The actual underlying reserves of an LP token of an AMM can be manipulated, either from organic swapping or from attack vectors.

### Straight-forward Approach (Vulnerable to price manipulation)

An trivial approach would be to get the current reserves of the underlying assets of the LP token divided by the LP token's total supply, e.g. Uniswap's $$\texttt{getReserves()}$$. However, attack vectors such as flash-loan sandwich attack can temporarily skew the reserves and fake the underlying reserves.

This vulnerable LP pricing is the root cause of Warp Finance's recent hack.

So, how do we actually find Fair Asset Reserves?

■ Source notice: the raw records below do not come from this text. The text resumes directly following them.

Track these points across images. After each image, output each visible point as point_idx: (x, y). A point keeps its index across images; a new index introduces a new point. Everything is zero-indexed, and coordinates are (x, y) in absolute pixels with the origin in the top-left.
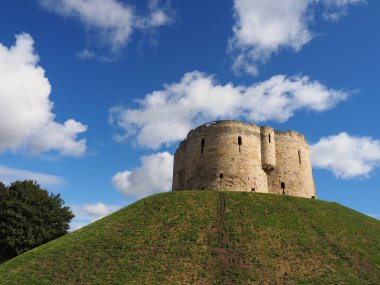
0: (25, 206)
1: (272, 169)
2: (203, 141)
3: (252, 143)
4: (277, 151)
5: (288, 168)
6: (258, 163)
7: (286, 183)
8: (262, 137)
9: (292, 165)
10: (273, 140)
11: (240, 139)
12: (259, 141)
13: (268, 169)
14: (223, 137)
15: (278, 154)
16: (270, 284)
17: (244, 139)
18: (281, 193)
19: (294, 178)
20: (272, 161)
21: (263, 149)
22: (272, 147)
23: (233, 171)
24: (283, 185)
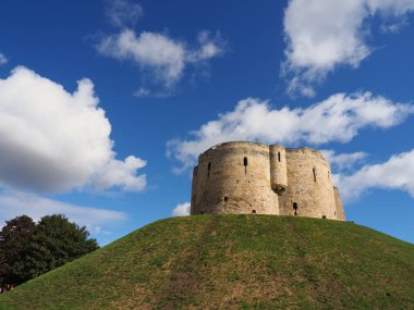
0: (49, 239)
1: (283, 189)
2: (209, 165)
3: (260, 163)
4: (288, 170)
5: (301, 186)
6: (267, 183)
7: (299, 203)
8: (271, 156)
9: (305, 184)
10: (283, 159)
11: (245, 160)
12: (268, 161)
13: (278, 189)
14: (227, 159)
15: (290, 173)
16: (211, 309)
17: (250, 159)
18: (293, 214)
19: (307, 198)
20: (283, 180)
21: (273, 169)
22: (282, 166)
23: (238, 193)
24: (295, 206)
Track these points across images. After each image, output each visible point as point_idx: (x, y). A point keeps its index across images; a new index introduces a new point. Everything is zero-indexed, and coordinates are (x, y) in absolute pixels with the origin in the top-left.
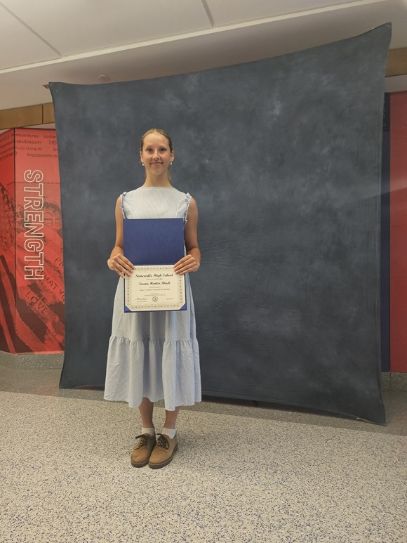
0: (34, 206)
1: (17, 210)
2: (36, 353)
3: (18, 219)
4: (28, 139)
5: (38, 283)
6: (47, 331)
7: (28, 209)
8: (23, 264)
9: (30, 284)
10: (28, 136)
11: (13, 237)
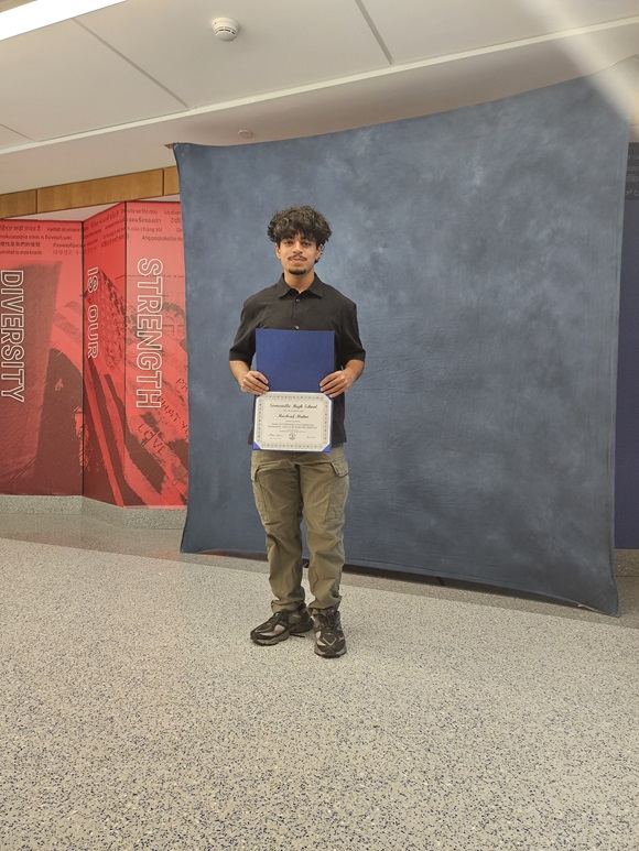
0: (150, 308)
1: (128, 314)
2: (151, 507)
3: (129, 326)
4: (144, 216)
5: (154, 412)
6: (165, 478)
7: (142, 312)
8: (135, 387)
9: (143, 413)
10: (145, 211)
11: (122, 350)
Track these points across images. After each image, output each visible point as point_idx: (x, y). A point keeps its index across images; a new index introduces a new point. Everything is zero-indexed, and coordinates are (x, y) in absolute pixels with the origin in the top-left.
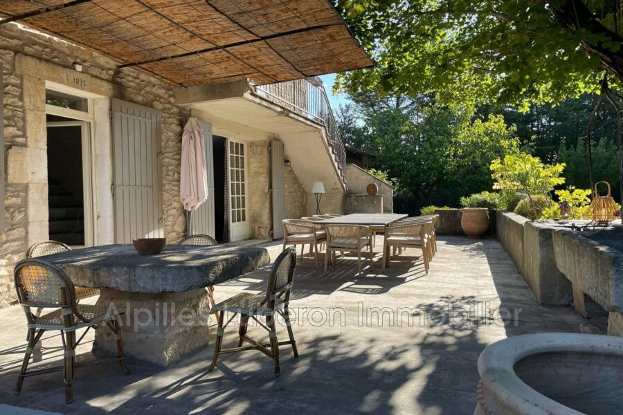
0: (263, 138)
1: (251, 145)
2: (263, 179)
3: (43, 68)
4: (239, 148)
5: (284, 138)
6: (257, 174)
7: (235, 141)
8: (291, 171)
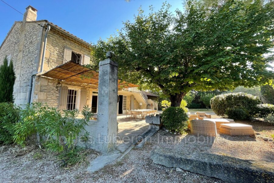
0: (130, 95)
1: (128, 96)
2: (130, 102)
3: (92, 89)
4: (126, 97)
5: (134, 95)
6: (129, 101)
7: (125, 96)
8: (136, 101)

### Fair Asset Reserves Solution

The key idea is to infer the reserve ratio from the ratio of the underlying assets' fair prices. Here are the steps:

1. Get current underlying asset reserves from $$\texttt{getReserves()}$$ only to compute the product K.
Ex: If current ETH/BTC pool reserve is 10,000 ETH + 200 BTC, then the product $$K = (10000\cdot 10^{18} )\cdot (200\cdot 10^{18} )= 2\cdot 10^{42}.$$
2. Get fair price ratio $$P$$ between the underlying assets.
Ex: If ETH fair price is 650 USDT and BTC fair price is 22,000 USDT, then ETH-to-BTC fair price is 650/22,000 = 0.03.
3. The fair asset reserves are then $$\sqrt{K/P}$$ and $$\sqrt{K\cdot P}$$.
Ex: The ETH/BTC fair reserves are then 8228 ETH + 243 BTC.

The third step relies on the fact that Uniswap's spot price is given by the proportion of the underlying reserves, so this is simply working backwards from fair asset prices to fair asset reserves proportion.

### Actual Implementation for Fair Asset Reserves

In Alpha Homora v2, the protocol also relies on fair LP token pricing. So, here's what the actual implementation looks like in smart contract code:

## The Formula

Here's the result of combining fair asset prices and fair asset reserves:

$$P = 2\cdot \frac{\sqrt{r_0 \cdot r_1} \cdot \sqrt{p_0\cdot p_1}}{totalSupply},$$

where $$r_i$$ is the asset $$i$$'s pool balance and $$p_i$$ is the asset $$i$$'s fair price.

## Conclusion

With the combination of fair asset prices and fair asset reserves, we can now derive the fair LP token prices that are unmanipulatable and safe from attack vectors such as flash loan attacks.

This Fair LP Pricing also applies to other AMMs that use the constant product curve as well.